Many popular movie and tv streaming services offer a recommendation system (click here to lean about Netflix's algorithm) where additonal movies are reccommended to the user based on other movies they have watched and liked. However, it always seems that these systems are not super accurate and will give recommendations that don't seem to quite match the other films enjoyed by the user.
Additional articles that talk about this issue:
https://thesundae.net/2019/11/03/the-problem-with-your-netflix-recommendations/
https://mashable.com/article/algorithms-netflix-youtube-spotify
This project attemps to use machine learning to produce titles from a given dataset that are closest matches to a users inputted movie.
We can use this Kaggle Dataset to collect a list of the top 1000 movies
import pandas as pd
pd.read_csv('Top_1000_Highest_Grossing_Movies_Of_All_Time.csv').head()
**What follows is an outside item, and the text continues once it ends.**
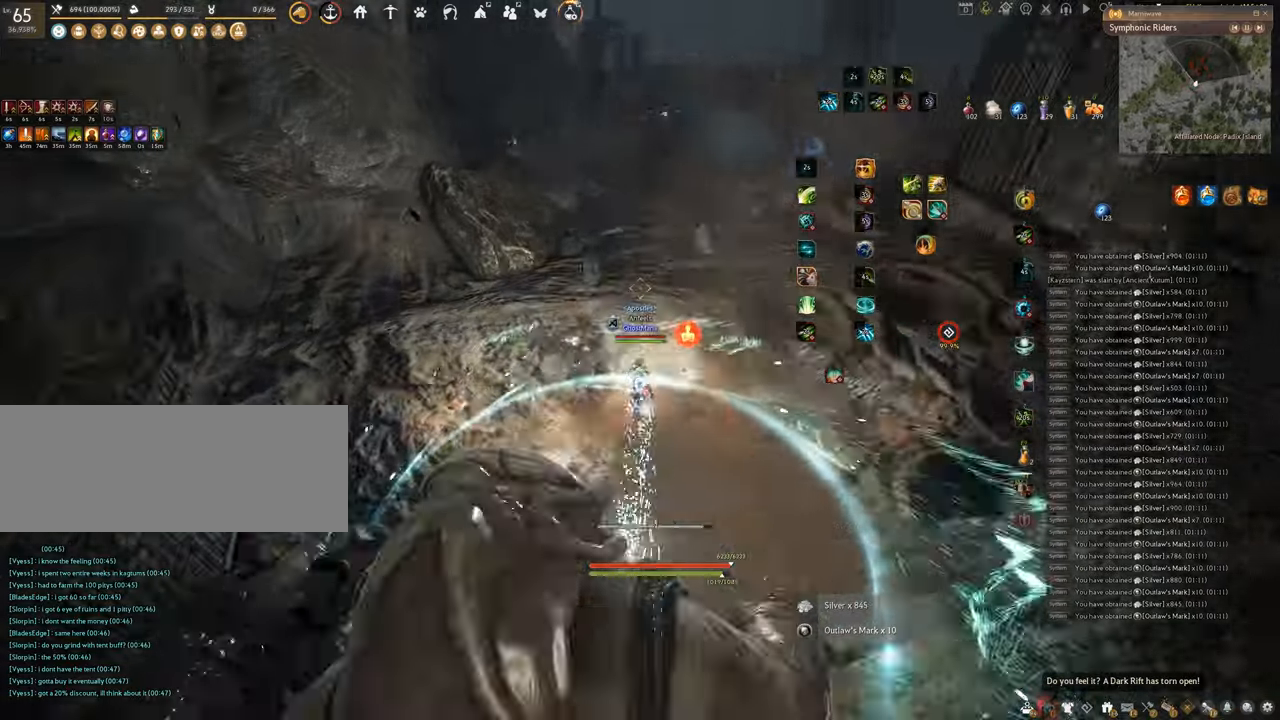
{"keys": ["w"], "mouse": ["right"], "events": []}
Movie Title | Year of Realease | Genre | Movie Rating | Duration | Gross | Worldwide LT Gross | Metascore | Votes | Logline | |
---|---|---|---|---|---|---|---|---|---|---|
0 | Avatar | 2009 | Action,Adventure,Fantasy | 7.8 | 162 | $760.51M | $2,847,397,339 | 83 | 1,236,962 | A paraplegic Marine dispatched to the moon Pan... |
1 | Avengers: Endgame | 2019 | Action,Adventure,Drama | 8.4 | 181 | $858.37M | $2,797,501,328 | 78 | 1,108,641 | After the devastating events of Avengers: Infi... |
2 | Titanic | 1997 | Drama,Romance | 7.9 | 194 | $659.33M | $2,201,647,264 | 75 | 1,162,142 | A seventeen-year-old aristocrat falls in love ... |
3 | Star Wars: Episode VII - The Force Awakens | 2015 | Action,Adventure,Sci-Fi | 7.8 | 138 | $936.66M | $2,069,521,700 | 80 | 925,551 | As a new threat to the galaxy rises, Rey, a de... |
4 | Avengers: Infinity War | 2018 | Action,Adventure,Sci-Fi | 8.4 | 149 | $678.82M | $2,048,359,754 | 68 | 1,062,517 | The Avengers and their allies must be willing ... |
These categories can help match a given movie to the most similar movies based on a few of the attributes. (ie. similar genre and rating)
We will group the movies based on their features and then use a k nearest neigbors algorithm to find the movies that are the "closest" to the provided inputted film. This will allow for accurate recommendations to the degree based on the specified "k".